By Litchfield Performing Arts, a not-for-profit educational charity.

Orrin Evans

BIOGRAPHY
In the booklet notes for Orrin Evans’ second album, Captain Black, recorded in 1998, the pianist, then 23, made a remark that encapsulates the aesthetic he’s followed ever since on his kaleidoscopic artistic journey. “I go head-first for a lot of things,” Evans said. “I like to stretch out. Wherever the music takes me, I’m going there.”

That attitude backdrops the title of Evans’ 20th album, Magic of Now (Smoke Sessions), which documents a livestream engagement at Smoke Jazz Club during the second weekend of December 2020. Evans and a multi-generational cohort of A-list partners – first-call New York bassist Vicente Archer; iconic drummer Bill Stewart; and dynamic rising star alto saxophonist Immanuel Wilkins, now 23 himself – generate an eight-piece program that exemplifies state-of-the-art modern jazz. From the first note to the last, the quartet, convening as a unit for the first time, displays the cohesion and creative confidence of old friends, mirroring the leader’s predisposition for finding beauty in the heat of the moment.

As he does on five prior albums for Smoke Sessions, eight self-issued albums on Imani Records (his imprint), and earlier recordings for Criss Cross, Palmetto and Posi-Tone, Evans guides the creative flow from the piano, showcasing his authoritative mastery of his instrument and deep assimilation of the fundamentals. A deft tune deconstructor, he traverses a broad timeline of the vocabularies of swinging, blues-infused hardcore jazz and spiritual jazz/avant garde jazz traditions, as well as the Euro-canon, with the intuitive spontaneity of an ear player.
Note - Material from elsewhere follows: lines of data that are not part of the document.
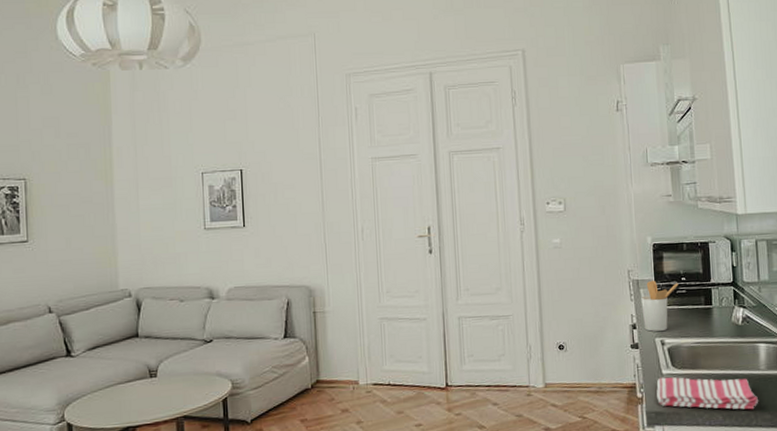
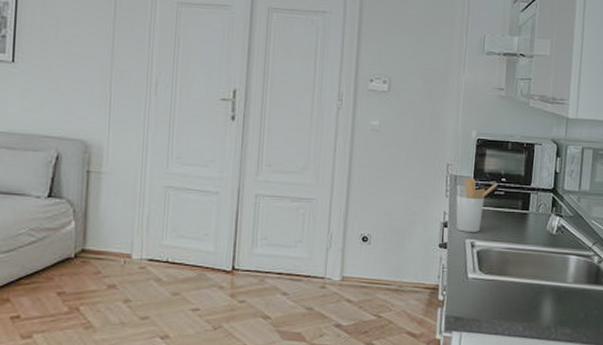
dish towel: present [656,377,759,410] -> none [459,281,562,323]

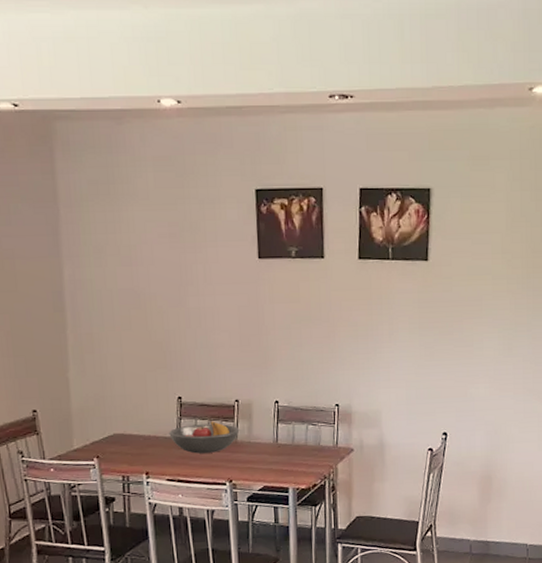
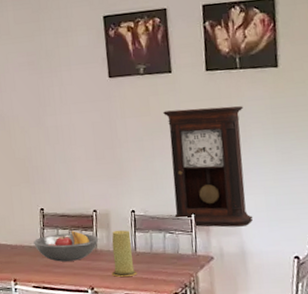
candle: none [251,421,278,469] -> present [111,230,138,277]
pendulum clock: none [313,297,394,420] -> present [163,106,254,228]

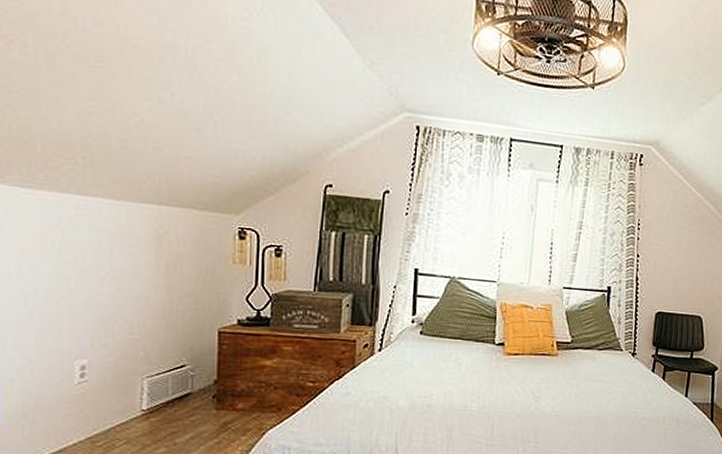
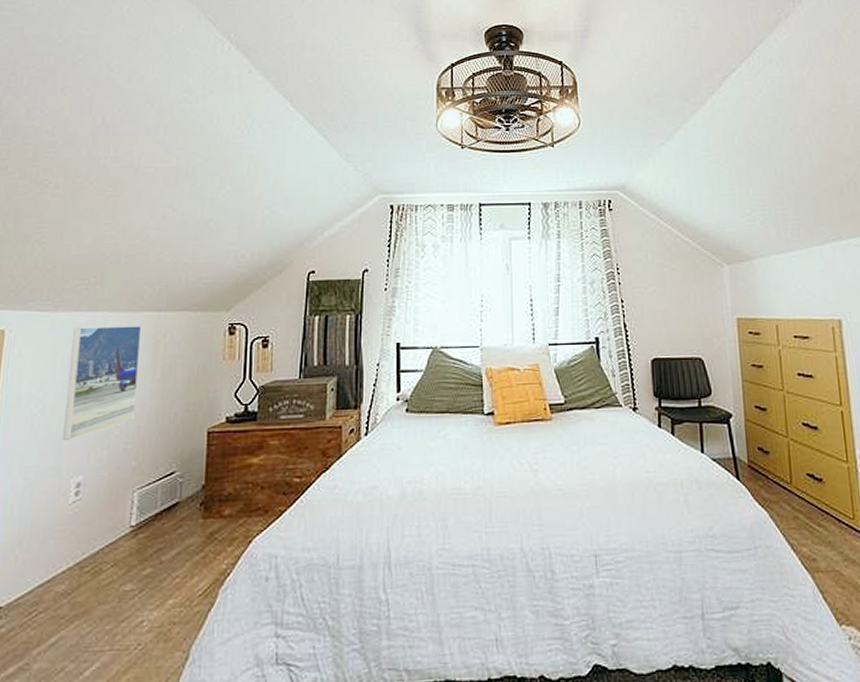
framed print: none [61,210,142,324] -> present [63,326,142,440]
He projects an instantly recognizable sound, sometimes eliciting flowing rubato poetry, sometimes evoking the notion that the piano comprises 88 tuned drums. It’s taken a while, but the jazz gatekeepers have noticed – in 2018, Evans topped the “Rising Star Pianist” category in DownBeat Critics Poll, and a feature article about him appears in DownBeat’s September 2021 edition.

Evans’ stylistically polyglot compositions – influenced by the expansive, individuality-first Black Music culture of his native Philadelphia and by a decade playing Charles Mingus’ beyond-category music in the Mingus Big Band – similarly postulate an environment of “structured freedom” that instigates the personnel to push the envelope in all his multifarious leader and collaborative projects.

In none of Evans’ units of recent years is that no-holds-barred attitude more prevalent than the Captain Black Big Band, a communitarian-oriented ensemble whose fourth and latest album is The Intangible Between (Smoke Sessions), preceded by Presence (Smoke Sessions). Both earned Grammy nominations.

Evans and his wife, Dawn, founded Imani in 2001 as a vehicle for Evans to release leader projects that couldn’t otherwise find a home. The label relaunched in 2018, with the release of albums by saxophonist Caleb Wheeler Curtis and bassist Jonathan Michel.

In creating and operating Imani Records, in organizing bands that navigate streams of expression outside his wheelhouse, in booking venues from the Philadelphia room Blue Moon (where he ran a Monday jam session from his late teens until early twenties) to the D.C. Jazz Festival (which recently appointed him Artist in Residence), Evans drew inspiration from his parents. His father, Donald Evans, was a playwright and educator who self-produced his plays; his mother, Frances, an opera singer who put on concerts in various alternative venues.

In addition to teaching on the bandstand, Evans has conveyed knowledge in more formal contexts. For a full year, he curated weekly jazz curriculum in Philadelphia public schools, sponsored by the Kimmel Center for the Performing Arts’ Jazz Standards programming division. For three years he instructed high school students at Germantown Friends School. He’s served on the faculty of Connecticut’s Litchfield Jazz Camp since 2013 (one student was the phenomenal 15-year-old pianist Brandon Goldberg) and the Kimmel Center Jazz Camp, headed by bassist/producer Anthony Tidd (where Evans taught Immanuel Wilkins).

“I’m learning every day,” Evans says. “If someone calls to ask if I have a Brazilian project, I won’t say no. I’ll dive into it, call some great Brazilian musicians and put together a Brazilian project. If someone asks if I have a big band, I’ll educate myself and try to put a big band together. I don’t know how to sit and wait.”